*** Opening of EXERCISE DATA ***

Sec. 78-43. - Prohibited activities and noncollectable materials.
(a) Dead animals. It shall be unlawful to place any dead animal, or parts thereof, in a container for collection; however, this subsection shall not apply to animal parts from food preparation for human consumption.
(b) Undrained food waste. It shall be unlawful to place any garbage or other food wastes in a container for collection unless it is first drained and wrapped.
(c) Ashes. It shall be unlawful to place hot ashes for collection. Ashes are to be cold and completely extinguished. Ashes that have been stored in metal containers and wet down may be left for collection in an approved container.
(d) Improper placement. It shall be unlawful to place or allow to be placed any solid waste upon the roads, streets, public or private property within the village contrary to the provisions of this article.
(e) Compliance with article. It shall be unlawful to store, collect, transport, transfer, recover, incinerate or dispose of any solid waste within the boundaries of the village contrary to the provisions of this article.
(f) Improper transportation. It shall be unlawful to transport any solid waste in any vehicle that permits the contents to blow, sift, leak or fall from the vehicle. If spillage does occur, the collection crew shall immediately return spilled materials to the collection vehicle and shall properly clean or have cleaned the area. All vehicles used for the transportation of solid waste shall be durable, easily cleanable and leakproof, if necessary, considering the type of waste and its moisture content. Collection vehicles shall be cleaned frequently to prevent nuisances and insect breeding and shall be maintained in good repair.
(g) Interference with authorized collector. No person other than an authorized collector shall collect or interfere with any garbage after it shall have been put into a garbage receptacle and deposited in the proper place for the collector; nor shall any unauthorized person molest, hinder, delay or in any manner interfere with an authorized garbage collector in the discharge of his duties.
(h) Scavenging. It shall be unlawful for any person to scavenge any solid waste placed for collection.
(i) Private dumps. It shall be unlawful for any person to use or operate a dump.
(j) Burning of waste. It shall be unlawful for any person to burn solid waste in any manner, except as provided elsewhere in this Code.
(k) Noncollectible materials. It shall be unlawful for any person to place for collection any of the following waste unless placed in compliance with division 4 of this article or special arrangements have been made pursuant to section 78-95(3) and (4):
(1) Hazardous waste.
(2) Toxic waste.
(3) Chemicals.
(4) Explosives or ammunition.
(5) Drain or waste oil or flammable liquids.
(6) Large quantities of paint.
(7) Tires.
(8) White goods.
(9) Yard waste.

*** Close of EXERCISE DATA ***
*** Opening of EXERCISE DATA ***

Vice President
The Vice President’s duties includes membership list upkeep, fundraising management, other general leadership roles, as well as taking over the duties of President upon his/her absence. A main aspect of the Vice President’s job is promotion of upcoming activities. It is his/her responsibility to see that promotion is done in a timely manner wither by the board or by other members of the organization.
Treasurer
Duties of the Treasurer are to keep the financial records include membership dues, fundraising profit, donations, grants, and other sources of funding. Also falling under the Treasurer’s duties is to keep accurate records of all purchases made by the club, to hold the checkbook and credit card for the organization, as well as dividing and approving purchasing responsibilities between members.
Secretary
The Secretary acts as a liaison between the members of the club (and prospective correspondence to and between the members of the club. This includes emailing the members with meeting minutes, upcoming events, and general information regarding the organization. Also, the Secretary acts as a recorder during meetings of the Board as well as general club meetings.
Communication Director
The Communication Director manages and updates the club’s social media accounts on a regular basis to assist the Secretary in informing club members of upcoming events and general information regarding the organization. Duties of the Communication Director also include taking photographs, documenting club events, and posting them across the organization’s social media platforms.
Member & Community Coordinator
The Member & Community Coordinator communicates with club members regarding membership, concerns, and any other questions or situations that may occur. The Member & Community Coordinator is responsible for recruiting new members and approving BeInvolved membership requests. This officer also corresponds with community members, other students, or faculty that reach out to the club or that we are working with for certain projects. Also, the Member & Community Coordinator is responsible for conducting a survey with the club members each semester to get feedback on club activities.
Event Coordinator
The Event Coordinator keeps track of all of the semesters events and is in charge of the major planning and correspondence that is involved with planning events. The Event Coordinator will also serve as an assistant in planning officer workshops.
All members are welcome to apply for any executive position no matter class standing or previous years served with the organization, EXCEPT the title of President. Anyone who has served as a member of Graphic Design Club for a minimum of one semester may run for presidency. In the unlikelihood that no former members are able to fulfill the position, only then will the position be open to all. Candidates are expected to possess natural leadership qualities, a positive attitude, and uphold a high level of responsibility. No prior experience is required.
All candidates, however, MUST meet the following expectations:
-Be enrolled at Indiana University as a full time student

*** Close of EXERCISE DATA ***

In the entries above, find the line with "(5) Drain or waste oil or flammable liquids." and the line with "(9) Yard waste.", then restate word for word both of them and every line between, with nothing more.

ANSWER SPACE ▸
(5) Drain or waste oil or flammable liquids.
(6) Large quantities of paint.
(7) Tires.
(8) White goods.
(9) Yard waste.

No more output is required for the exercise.